The use of antipsychotic drugs, quetiapine and haloperidol, is associated with an increased risk of ventricular arrhythmias and sudden cardiac death (SCD) due to drug-induced heart rhythm disorders, according to a study.
In the study published in the journal Heart Rhythm, researchers advised caution to manage cardiovascular risks in patients prescribed these drugs.
The risks of cardiovascular conditions associated with the use of antipsychotics have been a concern for the past 30 years. The drugs were previously either removed from the market or their use restricted due to the unacceptably high risk of fatal ventricular arrhythmias.
Drug-induced cardiac arrhythmias, however, remain an important clinical issue because there are drugs that increase the risk of SCD, but they remain on the market because they fill an important clinical need. , there are no other safe alternatives.
“Of the 41 drugs on the market in the U.S. that are listed as having a risk of heart rhythm disorders, five of them are antipsychotic drugs, which treat schizophrenia and psychosis,” said Jamie Vandenberg, of the Victor Chang Cardiac Research Institute in New York City. Are the mainstay of treatment.” South Wales, Australia.
“The use of antipsychotic drugs increases the risk of sudden cardiac death by approximately twofold. If we cannot eliminate this risk, at the very least, we need to reduce the risk by identifying the highest-risk patients and managing them more closely,” Vandenberg said.

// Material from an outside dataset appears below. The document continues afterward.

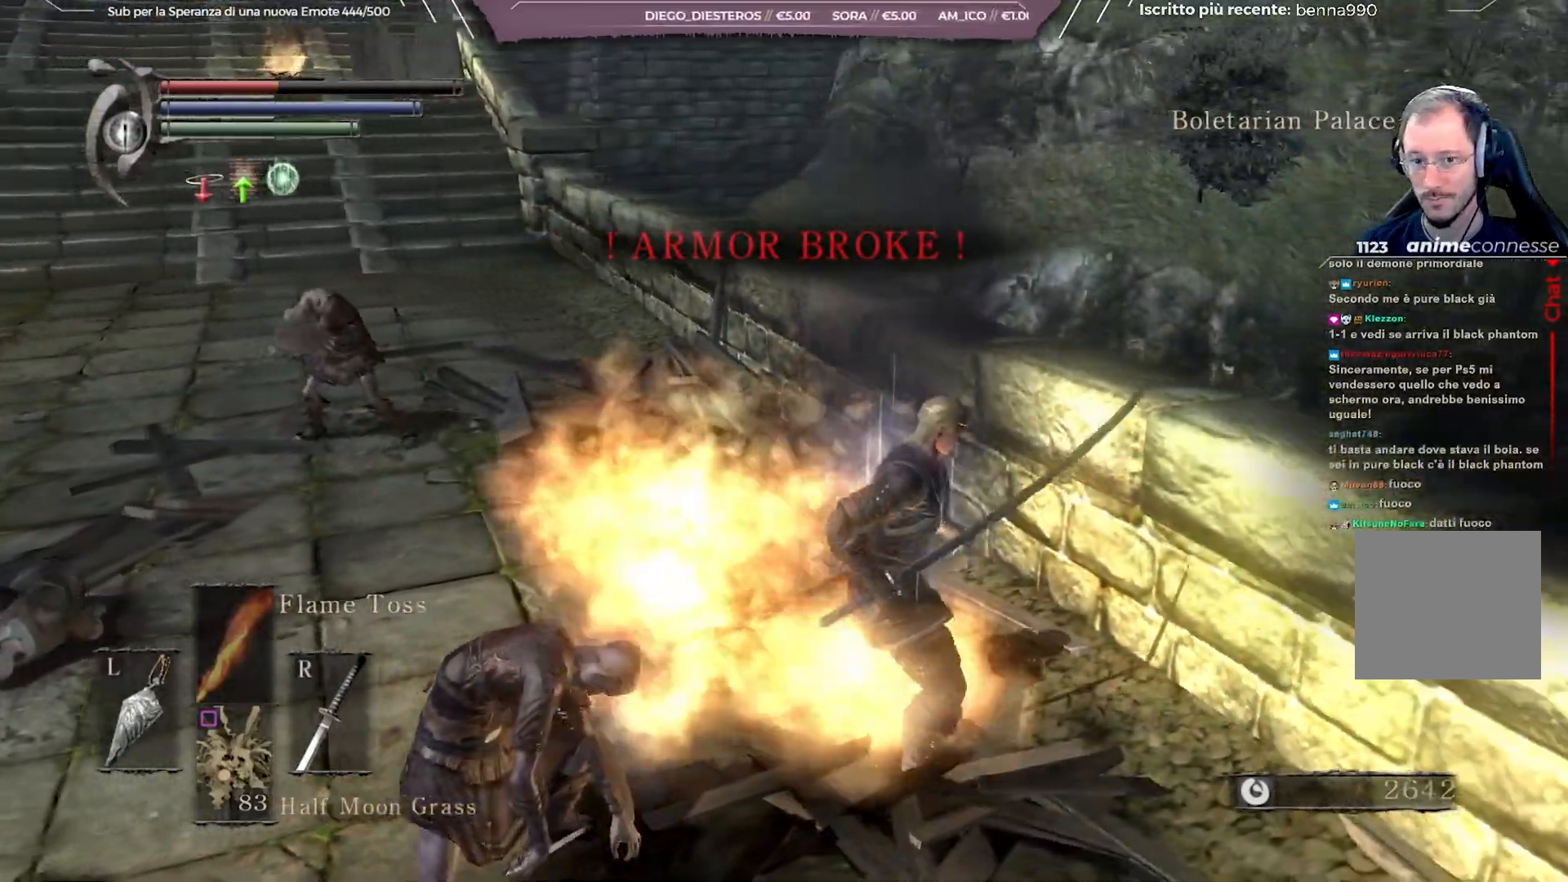
{"buttons": [], "left_stick": "left", "right_stick": "left", "events": [[67, "left_stick", "up"], [150, "right_stick", "left"], [233, "left_stick", "center"], [283, "right_stick", "center"], [400, "left_stick", "left"], [400, "right_stick", "left"]]}
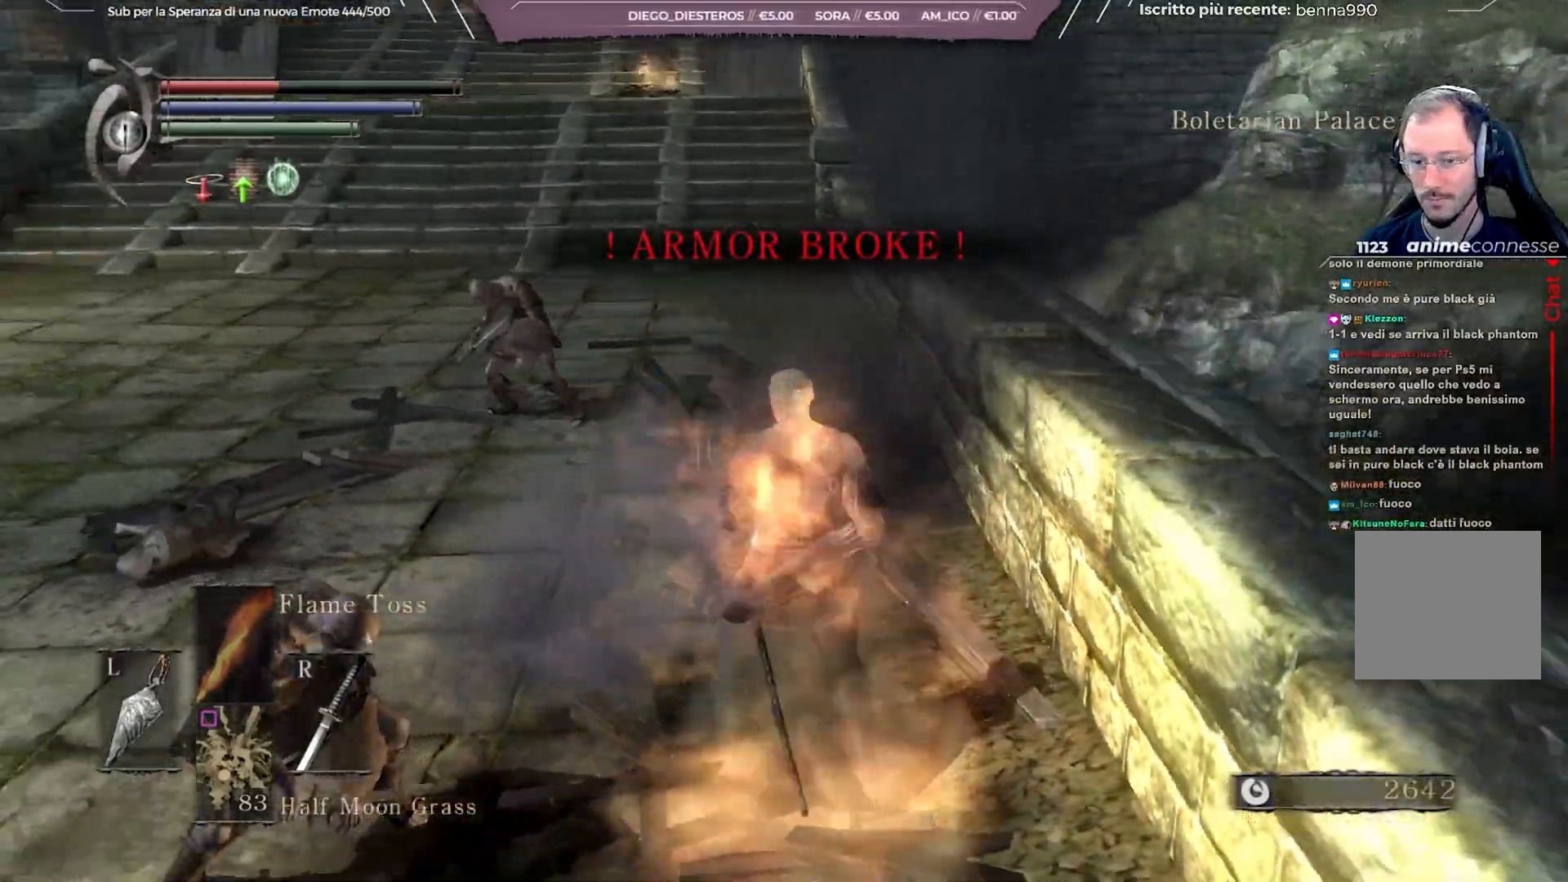
{"buttons": [], "left_stick": "left", "right_stick": "center", "events": [[33, "left_stick", "center"], [33, "right_stick", "center"], [233, "right_stick", "left"], [367, "left_stick", "left"], [367, "right_stick", "center"]]}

The research involved a retrospective analysis of the electronic medical records of a large group of patients from a healthcare provider in Taiwan who received quetiapine or haloperidol therapy.
The investigators evaluated the incidence, risk factors, and clinical correlates of serious QT prolongation (i.e., ventricular arrhythmias and sudden cardiac death) in these patients.
The most important results of the study were that more than 10 percent of patients developed severe QT prolongation during follow-up and that there was an increased risk of ventricular arrhythmias and sudden cardiac death in quetiapine or haloperidol users who developed severe QT prolongation.
The findings call for close monitoring of patients receiving these drugs and appropriate risk assessment to ensure patient safety, said study co-author Chun-Li Wang, MD, of the Cardiovascular Division of Internal Medicine, Department of Internal Medicine, Chang Gung Memorial Hospital of Linkou Medical Center. Emphasized the importance of implementing mitigation strategies. in Taiwan.
“Physicians should be aware of the potential risks associated with the use of quetiapine, particularly the risk of serious QT prolongation and its associated consequences, including ventricular arrhythmias and sudden cardiac death.”
“It would be prudent to get an ECG done before and after starting antipsychotic medication. If this is an option, the person may stop the QT prolonging medication and try a different antipsychotic. But if this is not practical, one should pay special attention to reducing other risk factors, such as prescriptions for other drugs that may prolong QT and being alert for hypokalemia,” Vandenberg said.